‘Diplomacia inerte’, um texto de Fernando Henrique Cardoso
Publicado no Globo deste domingo FERNANDO HENRIQUE CARDOSO Domingo de carnaval, convenhamos, não é o melhor dia para ler artigo sobre política internacional. Mas, que fazer? Coincidiu que o dia de minha coluna fosse hoje e não tenho jeito nem vontade de escrever sobre as alegrias de momo. Por mais que nos anestesiemos no carnaval, […]
Publicado no Globo deste domingo
FERNANDO HENRIQUE CARDOSO
Domingo de carnaval, convenhamos, não é o melhor dia para ler artigo sobre política internacional. Mas, que fazer? Coincidiu que o dia de minha coluna fosse hoje e não tenho jeito nem vontade de escrever sobre as alegrias de momo. Por mais que nos anestesiemos no carnaval, o meio circundante não alenta alegrias duráveis.

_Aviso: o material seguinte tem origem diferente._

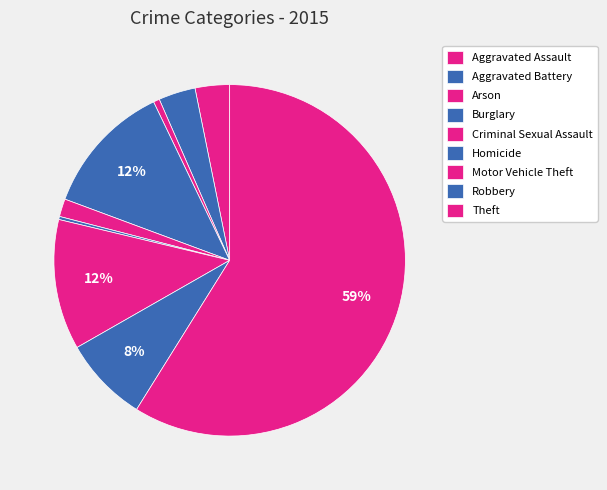

Is the sum of Theft and Aggravated Battery greater than half?

Yes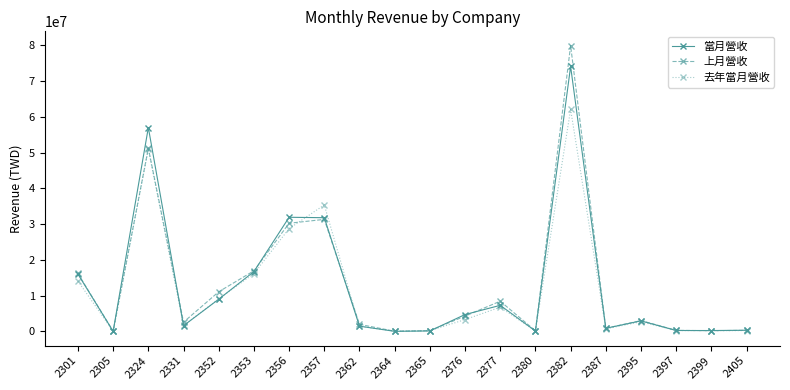

In 上月營收, how many points are higher than both neighbors (excluding endpoints)?

5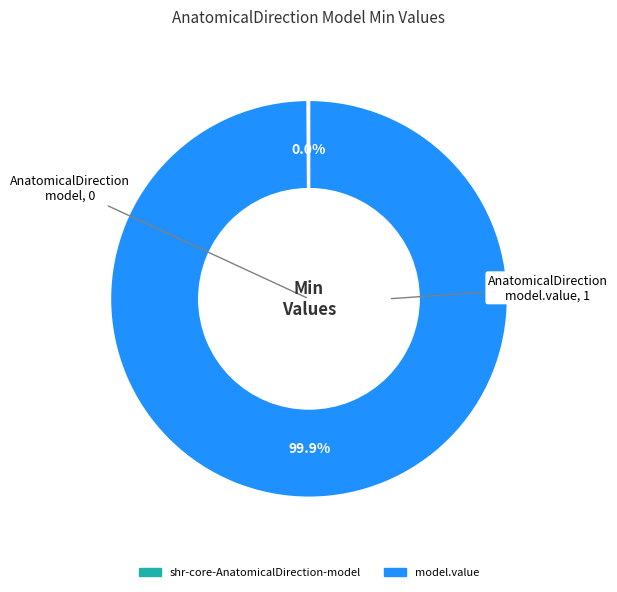

To the nearest percent, what is the difference between the largest and smallest slice percentages?

100%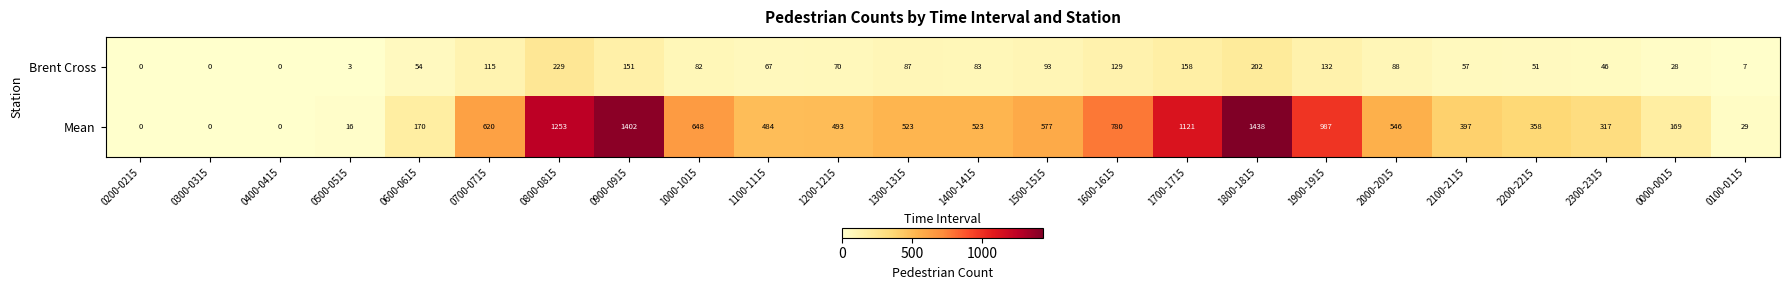

What is the maximum value shown in the chart?

1438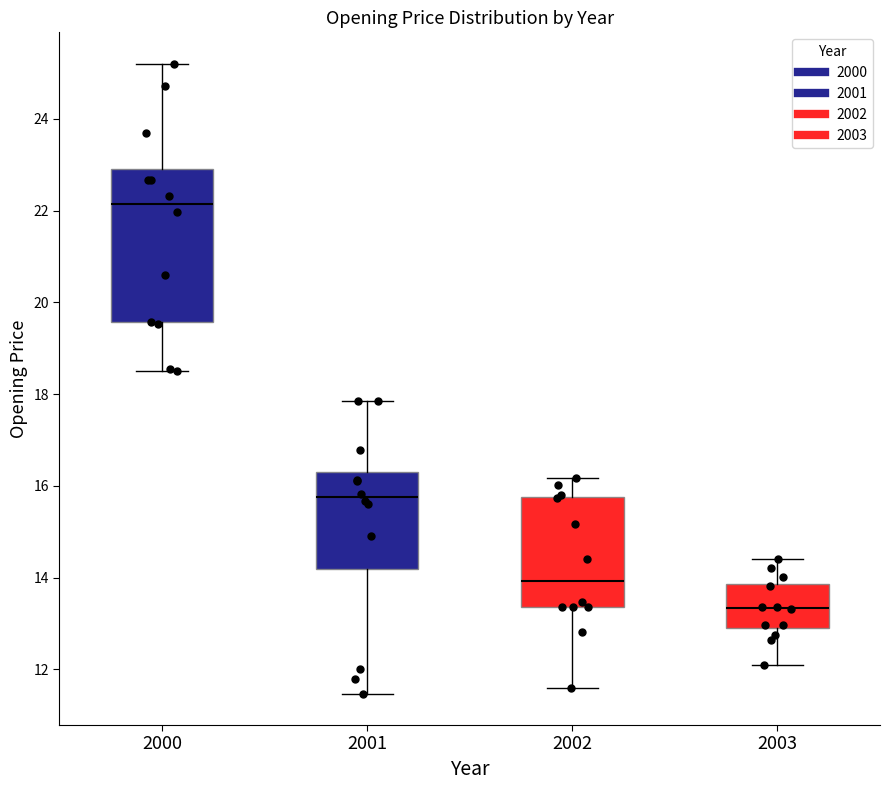

Reading left to right, read every box against the y-axis: the position of its median line, the range the box covers, and the ends of its whiskers. The values are not printed on the chart, so give them approximately, as read against the axis.

2000: median 22.2, box 19.6 to 23.0, whiskers 18.6 to 25.2
2001: median 15.8, box 14.2 to 16.2, whiskers 11.4 to 17.8
2002: median 14.0, box 13.4 to 15.8, whiskers 11.6 to 16.2
2003: median 13.4, box 13.0 to 13.8, whiskers 12.0 to 14.4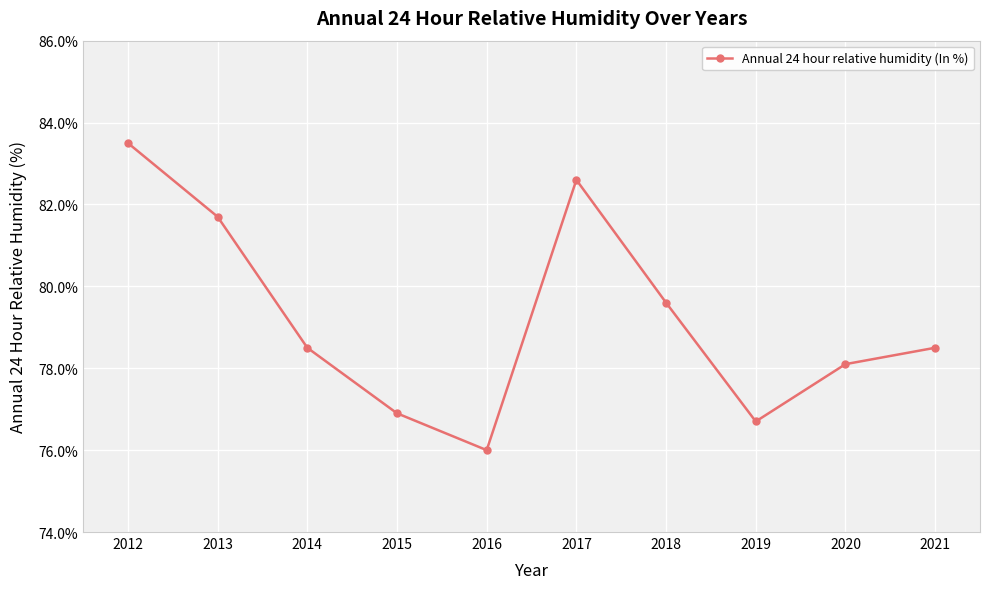

What is the minimum value shown in the chart?

76.0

Comecemos do princípio. Acho que houve um erro estratégico desde o governo Lula na avaliação das forças que predominariam no mundo e da posição do Brasil na ordem internacional que se transformava. Não me refiro ao que eu gostaria que ocorresse, mas às tendências que objetivamente se foram configurando. Nossa diplomacia se guiou pela convicção de que um novo mundo estava nascendo e levou o presidente, em sua natural busca de protagonismo, a ser o arauto dos novos tempos. A convicção implícita era a de que pós-Muro de Berlim, depois de breve período de quase hegemonia dos Estados Unidos, pregada pelos seus teóricos do neoconservadorismo, e da côrte de equívocos da política externa daquele país (invasão do Iraque, do Afeganistão, isolamento da Rússia, apoio acrítico a Israel em sua política de assentamentos de colonos etc.) e dos desastres provocados por estas atitudes, assistiríamos a uma correção de rumos.
De fato, houve essa correção de rumos, mas a direção esperada pela cúpula da diplomacia brasileira e por setores políticos sob influência de alas antiamericanas do PT era a do “declínio do Ocidente”, com a perda relativa do protagonismo americano e a emergência das forças novas: a China (o que ocorreu), o mundo árabe, em especial os países petroleiros, a África e, naturalmente a América Latina, como parte deste “terceiro mundo” renascido. Esta visão encontra raízes em nossa cultura diplomática desde os tempos da “política externa independente”, de Jânio Quadros, e encontra eco nos sentimentos de boa parte dos brasileiros, inclusive de quem escreve este artigo. Sempre sonhamos com um mundo multipolar no qual “os grandes” tivessem que compartilhar poder e nós, brasileiros, pouco a pouco nos tornássemos parceiros legítimos do grande jogo de poder global.